Exploring the Social Imagination

Monday, April 20, 2015

Alien Beings in the Social Imagination


Isn't it interesting the discussion about alien beings. Where does this idea as in imagination come from?
Just about everyone has seen a science fiction film about aliens invading earth or TV shows where humans and aliens are working together. Did you know that we have telescopes looking for them? Where does this social imagination come from?

Speaking as a sociologist, I can tell you that it likely comes from an innate desire to know the source of social imagination. We have a natural tendency to look to the cosmos for an answer because it appears to be bigger than we are, bigger than our social imagination. In that contemplation, we have a keen desire to be reunited with what is larger than life... our life. 

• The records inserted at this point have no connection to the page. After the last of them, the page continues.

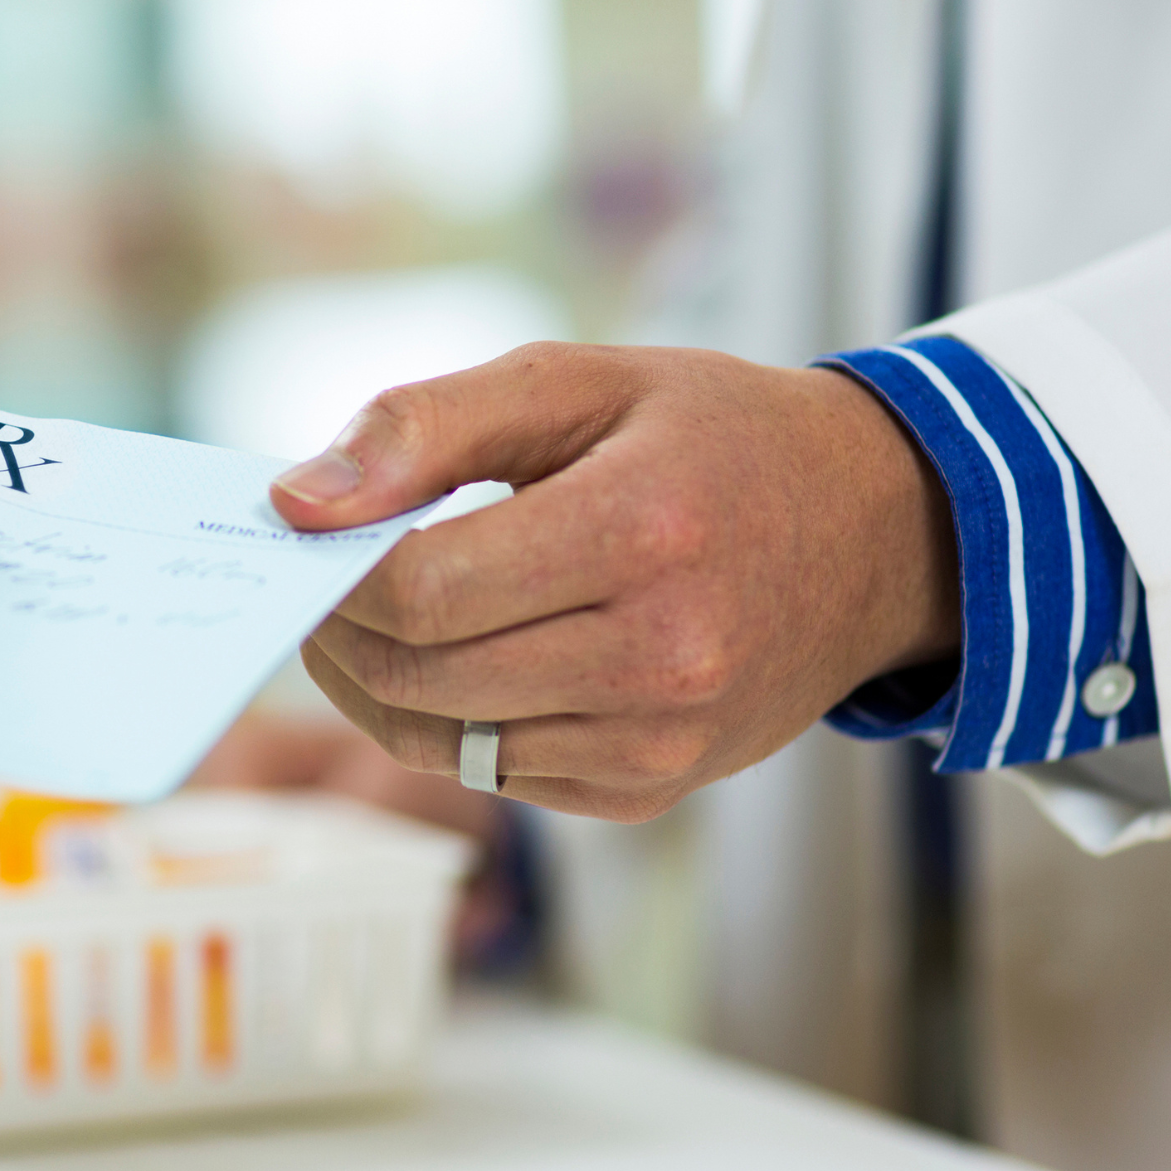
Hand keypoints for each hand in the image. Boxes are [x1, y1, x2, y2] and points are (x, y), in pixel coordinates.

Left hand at [268, 342, 958, 822]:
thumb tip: (294, 502)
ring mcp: (663, 739)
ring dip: (383, 686)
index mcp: (639, 530)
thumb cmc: (711, 438)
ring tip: (380, 620)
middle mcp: (661, 655)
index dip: (339, 573)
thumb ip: (423, 426)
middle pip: (422, 677)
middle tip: (320, 584)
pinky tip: (470, 661)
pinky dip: (457, 725)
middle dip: (340, 634)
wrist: (876, 533)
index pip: (424, 590)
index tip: (310, 537)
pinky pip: (502, 777)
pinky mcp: (656, 789)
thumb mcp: (576, 381)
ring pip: (446, 743)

What I find interesting is that whenever humans and aliens are combined to form some kind of alliance or 'greater' community, aliens are given top positions in the 'social' hierarchy. Why? It is because of our innate desire and even knowing that there is something greater that is the creator. Humans thus tend to imagine that aliens are either the creator or somehow closer to it as they imagine aliens having greater machines, intellect, and transportation to come and go throughout the cosmos 'being' God as we think that they are doing and desire to be doing.

I have yet to hear anyone imagining that humans are the greatest creations and that we would be the guardians of the cosmos and that everything else would fall under our domain.

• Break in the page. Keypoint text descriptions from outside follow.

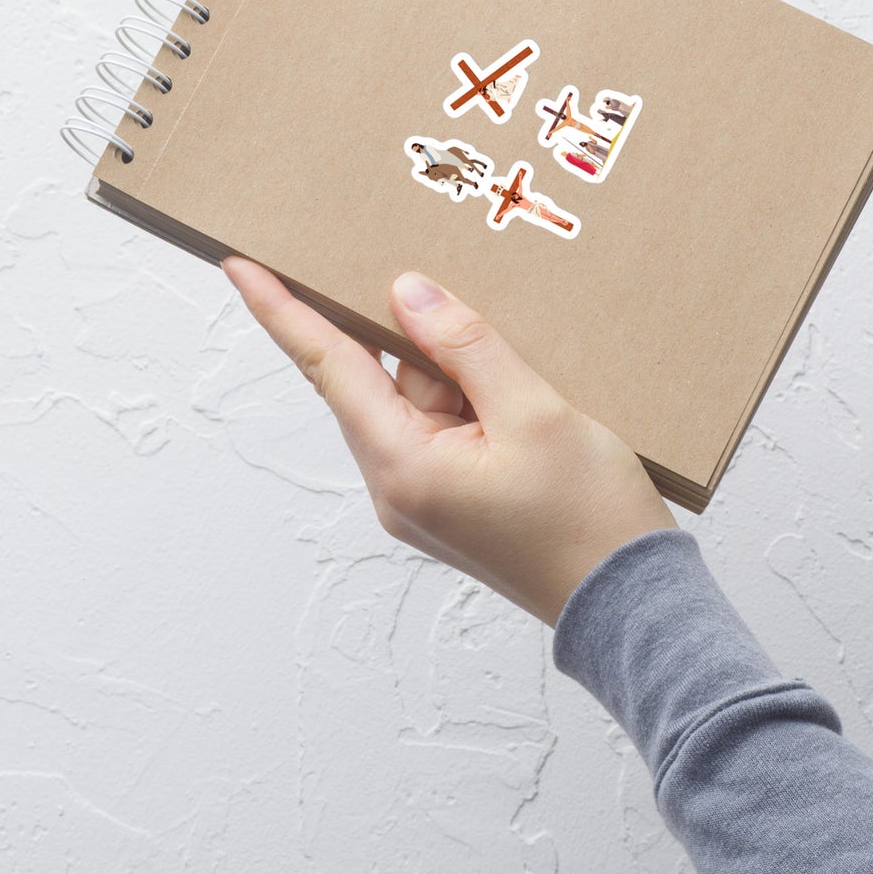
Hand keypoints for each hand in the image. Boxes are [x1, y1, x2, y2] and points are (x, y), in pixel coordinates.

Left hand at [222, 259, 678, 626]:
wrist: (631, 608)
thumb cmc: (589, 519)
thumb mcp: (534, 413)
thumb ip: (466, 346)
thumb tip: (406, 294)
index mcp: (403, 466)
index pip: (329, 367)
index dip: (283, 311)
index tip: (241, 265)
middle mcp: (397, 486)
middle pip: (381, 379)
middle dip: (418, 336)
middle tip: (447, 286)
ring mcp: (424, 498)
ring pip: (420, 400)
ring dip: (461, 371)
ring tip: (528, 376)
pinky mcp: (454, 501)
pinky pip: (445, 426)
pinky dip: (473, 398)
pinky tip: (522, 393)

I have yet to hear a lot about the idea that aliens might be supernatural beings from a higher dimension and that they are part of the same God created cosmos as humans only they corrupted it against the Creator's will.

Aliens, if there were any real aliens in fact, would be unrecognizable to us; thus, we cannot imagine 'real' aliens as if they are outside of us, outside of our experience. We can only imagine what we have already experienced as in something which we have already imagined, known, and or can put together using things that we know. That is why any imagination of aliens tend to be a blend of things we know.

Does that sound as though we have poor imaginations? It only means we have limited imagination. Is that good or bad? One could suppose it is both. One could suppose that when we need more imagination we will either access it or be bestowed with it which does not mean that by suddenly having more information aliens will appear to us and we will see them as they really and truly are. If anything, we will be imagining them only slightly different than any other imagination we have yet imagined; but even then, what does that mean?  It can mean that as long as we have only a certain amount of information to use in our social imaginations, we will only be able to imagine something using what we have to work with; as in using the information we have  at hand in different combinations.

The greater question is - Who provides this information? Aliens? As stated above, we cannot know aliens so we would not recognize 'their' information. We recognize the information that the Creator of Heaven and Earth provides, acknowledging that there is a creator as all programs have creators and that we imagine Him as He imagined us. Hence, we recognize that we are humans because we were created that way. There is nothing that the Creator 'God' did not imagine, that we could not imagine. We exist in His imagination and thus His imagination is not alien to us. We have yet to embrace that fully.  So, again... to ask why are we imagining Aliens ??? If anything they are results of our failure to embrace the Creator's imagination.